Ambassadors for all we America was. Apologists for all America is.

The wheels on the bus go round and round!

Las ruedas de los autobuses van vueltas y vueltas . . . !

Like the words of the children’s song, the wheels on the buses do, indeed,  go round and round all through the day in Mexico.

We have not had or used a car personally since we left the US.  It was a conscious decision to sell both our vehicles along with the house, dogs, cats, and sundry personal items.

The good news is that, in Mexico, you don’t need a car for almost anything.  The other appropriate title for this article might have been “The Buses of Barra”.  If you have read the blog entries from La Paz last year, you have probably noted my discussions of the buses there.

The system in Barra or the mainland is both different and the same.  Town life and especially life for cruisers (those  staying thru the hurricane season) here revolves around the bus station.  We need it for trips to Melaque, where we bank.  We need it for trips to Manzanillo, where we get boat parts, see medical specialists or have diagnostic testing done, and to work on immigration matters with INM.

The trips start from anywhere in town that you see the bus pass by, because they will stop for you anywhere–if the trip is local.  Or, you can just go to the station.  You have to go to the station for the bigger buses for the longer trips.

This is our local (writ small) bus station in Barra.  Three separate long distance buses serve it at about 45 minute intervals.  The local short-haul buses come by about every 15 minutes.

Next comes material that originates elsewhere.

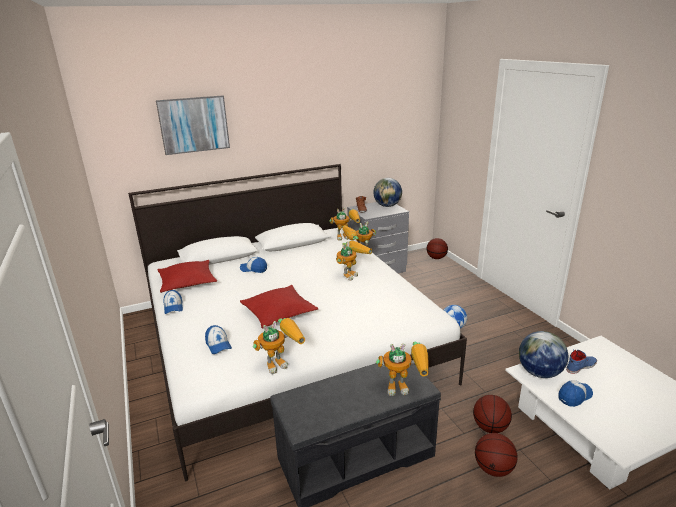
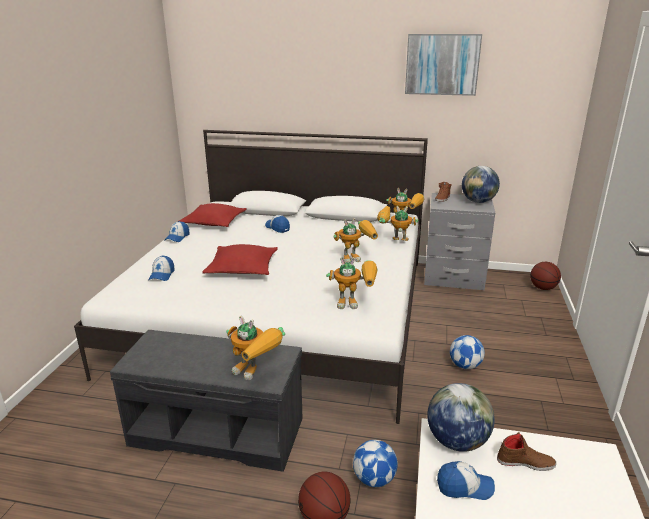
camera: 35 degrees right, 0 degrees up
picture [156,95,230,155] -> picture moved to [405,34,482,96]
toy robot [253,318,305,374] -> toy robot moved to [326,257,377,309]
basketball [473,395,512,433] -> football [353,440,398,487]
blue shoe [566,350,597,374] -> brown shoe [497,432,556,471]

DSC_0051They vary in comfort and detail.  Some are very rudimentary with molded steel and fiberglass seats.  Some have nice cushioned seats with high backs.  There is no rhyme or reason as to when or where each type will be.  You can tell–once you are familiar which is which by the bus number.  One route goes straight to Melaque.  Others go through Obregon and El Ranchito ‘suberbs’ or subdivisions. And sometimes, they just turn off the road and head out into the jungle-like coconut/banana plantation near Barra then return to the road and the route.  Kind of like the  crazy bus ride  to Cartagena, Colombia in the film “Romancing the Stone”. Each trip can be an adventure of a different kind.

Sometimes after a rain, in the dirt streets of Obregon on the way to Melaque, you will feel like you are out four-wheeling in a bus and fully expect to either disappear into a pothole or need a kidney transplant before the end of your trip.    Sometimes, you  simply cruise (not counting the speed-control bumps) serenely in high-backed comfort down the direct route to the station in Melaque. It’s always a toss-up.

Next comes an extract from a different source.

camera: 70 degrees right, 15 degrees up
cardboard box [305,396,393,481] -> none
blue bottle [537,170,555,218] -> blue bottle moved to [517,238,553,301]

DSC_0057aSo much for the local bus. We use them at least one day per week–sometimes more.  No one here speaks English, so knowing basic Spanish makes it much easier to get around.  A quick “Bajan!” and the bus stops almost anywhere to let you off.  The route repeats so you can just come back to where you got off,if you get lost, and ride the circular route back to where you started. Costs to Melaque or ‘adventure’?  Just 7 pesos ( 60 cents US) one-way.

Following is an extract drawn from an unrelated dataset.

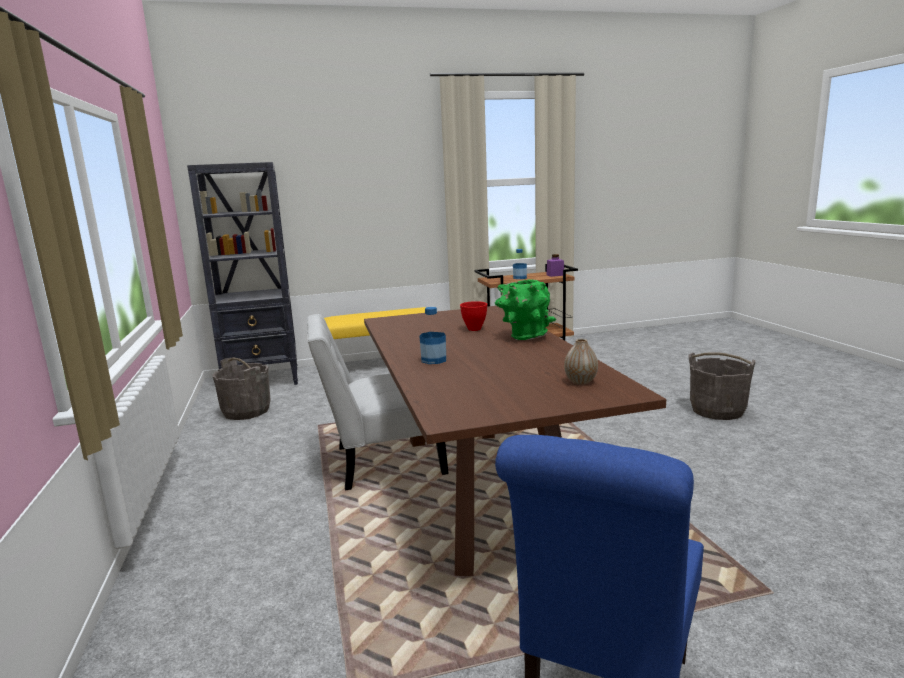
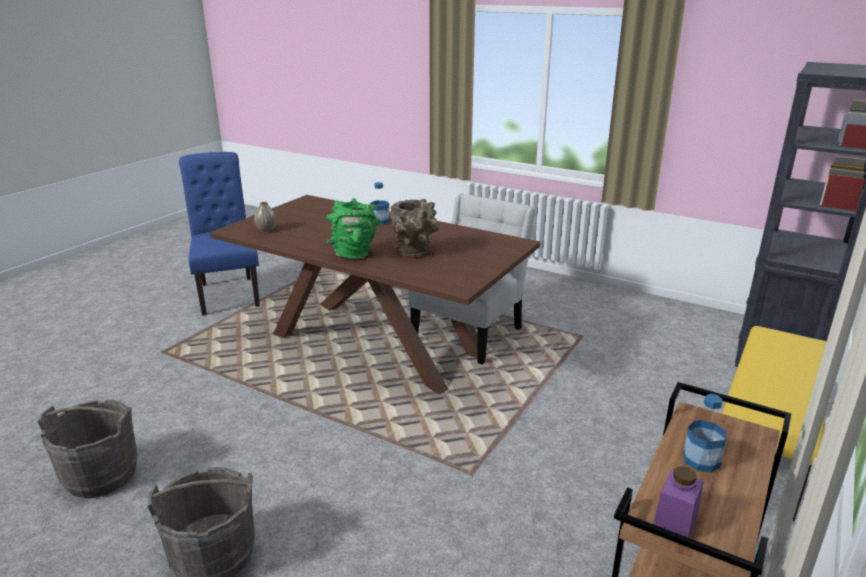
camera: 135 degrees right, 10 degrees up
grey bucket [212,357,270,420] -> grey bucket moved to [37,399,138,498]
red bowl [460,301,487,331] -> brown vase [390,199,439,257]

For longer trips like Guadalajara, Manzanillo, Cihuatlan, or Santiago, you must go into the station, purchase a ticket, and catch a larger more comfortable bus.  Our longest trip–one we do rather frequently– is our once-a-month visit to Manzanillo.  We have been there to shop because they have Home Depot, Sorianos, Walmart, Block Buster, and medical diagnostic facilities.  They also have Burger King, movies, a chandelry, and the local version of a Mega store.   It is also where the immigration office we have to deal with down here is located.

These buses are larger and more comfortable. Some have restrooms in the back.  All are air-conditioned.  All show movies while you ride.  The ride is about an hour and fifteen minutes … so short movies, generally of the family entertainment variety.

DSC_0075These buses are very useful for re-provisioning the boat (large purchases) because the first stop in Manzanillo is at the Walmart which is across from and near to Sorianos, Block Buster, Home Depot, Sam’s Club, and others.  So one stop and you are right where most Americans want to be.  Cost 42 pesos (almost $3.50 US) one-way.

When you are done for the day with your shopping for all the things you cannot find in Barra or Melaque, you head out to the Central de AutoBus (the bus station).  We were wowed by the station.  Mexico has a great public transit system and this is a wonderful  local asset.  It reminds you of an air terminal and also reminds you that Greyhound may just not be the only bus company in the world.  It is just seems like one of the best only if you don’t have anything to compare it to.


The funny thing is that the ride to the bus station by taxi will cost you almost as much (50 pesos) as the ride back home to Barra de Navidad (54 pesos).  The bus drops you off exactly where you started the day’s adventuring–right back at the bus station in Barra.

Once there, it is a quick ride by water taxi back to the marina on the other side of the channel.

DSC_0047In all trips to Barra, the day starts and ends with a ride in the taxi-aquatico (20 pesos soon to be 30).  They drop you back at the dock in the marina or right at your boat.  The speedy pangas are radio-controlled and operate 24 hours a day on channel 23.

This is our ‘driver’ or captain for the day, Manuel.  After a short time, you get to know them all.